» **Page excerpt**:
******************************

A proposed statewide tax on sugary drinks might be the right idea — that is debatable — but it definitely is the wrong time. With restaurants struggling after a year of complete or partial shutdowns, and with small businesses such as markets facing the same difficulties, the Legislature must focus on assisting businesses rather than placing another roadblock along the path to recovery.
The proposal, Senate Bill 5371, would tax beverage distributors on sweetened drinks that have more than 20 calories in a 12-ounce serving. Presumably, some or all of the additional cost — 1.75 cents per fluid ounce — would then be passed along to consumers. Revenue from the tax would support public health programs and fund what supporters characterize as a health equity account for communities of color.
The proposal currently is in the Committee on Health & Long Term Care, chaired by Sen. Annette Cleveland, D-Vancouver. She has expressed reluctance to promote the bill, saying, “The beverage tax, in my mind, does place a tremendous burden on an industry that is continuing to reel from the impacts of COVID-19.”
On the other hand, there are benefits to such a tax. In 2018, Seattle imposed an identical local tax, and a study from the University of Illinois found that sales of sugary drinks declined 30.5 percent in subsequent months. In Portland, where no such tax existed, sales declined 10.5 percent.
Much information is available regarding the harmful effects of sugar-laden beverages. According to the Centers for Disease Control and Prevention: “Frequently drinking sugar-sweetened beverages is associated with weight gain/obesity, type 2 diabetes, heart disease, kidney diseases, nonalcoholic liver disease, tooth decay and cavities, and gout.”
That is costly for public health. But it leads to questions about government’s role in influencing social behavior, and it leads to questions about whether such influence is the proper avenue for boosting state tax revenue.
In addition, the tax would be particularly regressive. Studies have shown that low-income people drink more sugary beverages than those in other demographics.

******************************

» **Data shown**:
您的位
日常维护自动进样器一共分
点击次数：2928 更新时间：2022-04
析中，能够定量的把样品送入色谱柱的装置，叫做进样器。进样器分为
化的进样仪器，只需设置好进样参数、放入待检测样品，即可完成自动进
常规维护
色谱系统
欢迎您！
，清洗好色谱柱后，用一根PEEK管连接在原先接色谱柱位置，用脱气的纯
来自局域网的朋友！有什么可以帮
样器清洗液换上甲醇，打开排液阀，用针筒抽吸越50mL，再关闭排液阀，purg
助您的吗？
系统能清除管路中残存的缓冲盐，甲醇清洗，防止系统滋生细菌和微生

******************************

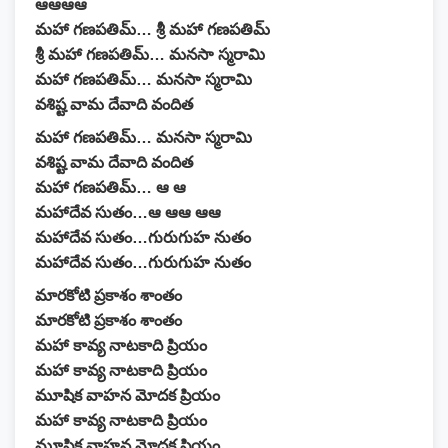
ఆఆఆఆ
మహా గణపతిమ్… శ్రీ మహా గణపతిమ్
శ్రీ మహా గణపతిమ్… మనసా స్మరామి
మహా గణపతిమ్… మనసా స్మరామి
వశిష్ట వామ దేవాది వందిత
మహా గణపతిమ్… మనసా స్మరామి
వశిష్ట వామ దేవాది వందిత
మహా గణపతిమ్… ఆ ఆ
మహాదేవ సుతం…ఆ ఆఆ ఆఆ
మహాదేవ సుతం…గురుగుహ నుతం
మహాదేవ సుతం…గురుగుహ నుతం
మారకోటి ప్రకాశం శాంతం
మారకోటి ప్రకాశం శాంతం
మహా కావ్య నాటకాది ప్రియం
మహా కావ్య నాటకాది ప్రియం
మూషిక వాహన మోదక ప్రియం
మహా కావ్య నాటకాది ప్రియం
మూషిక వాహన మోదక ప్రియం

******************************

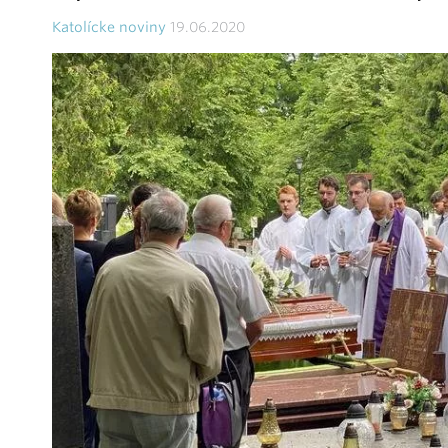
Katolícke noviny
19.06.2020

******************************

» **List of tasks**:
1) Reproduce the passage of the sugary drink tax editorial starting with "The proposal, Senate" and going on through "communities of color.".
2) Pick up the sugary drink tax editorial after its final sentence and keep writing it.
You won't need the listing for any of this work.

» **Results by task**:
1)
The proposal, Senate Bill 5371, would tax beverage distributors on sweetened drinks that have more than 20 calories in a 12-ounce serving. Presumably, some or all of the additional cost — 1.75 cents per fluid ounce — would then be passed along to consumers. Revenue from the tax would support public health programs and fund what supporters characterize as a health equity account for communities of color.

2)
In 2010, Washington voters approved Initiative 1107 to overturn a tax on soft drinks, bottled water, candy and some processed food. In 2018, following imposition of the Seattle tax, voters approved Initiative 1634 to prevent jurisdictions from adding local taxes on food and beverages.
The public has indicated no desire to tax sugary drinks, and the restaurant and beverage industries stand in strong opposition to Senate Bill 5371. Heidi Schultz, co-owner of Ridgefield-based Corwin Beverage Co. and president of the Washington Beverage Association, told The Columbian: “We know that this is going to cost jobs. . . . It’s really going to hurt small local businesses.”
In the long run, that premise can be disputed. As Kelly Brownell of Duke University told NBC News for a story about soda taxes: “The loss of jobs … that’s only true if the money somehow disappears from the community. Presumably, they’ll buy other things and the number of jobs would stay the same.”
But in the midst of a pandemic, the Legislature doesn’t have time to debate macroeconomics or consider the long-range impact. Lawmakers must focus on the short term as the state works to recover from a yearlong downturn.
A need to protect industries that have been hit particularly hard by the pandemic and to bolster small businesses means this is the wrong time for a statewide tax on sugary drinks.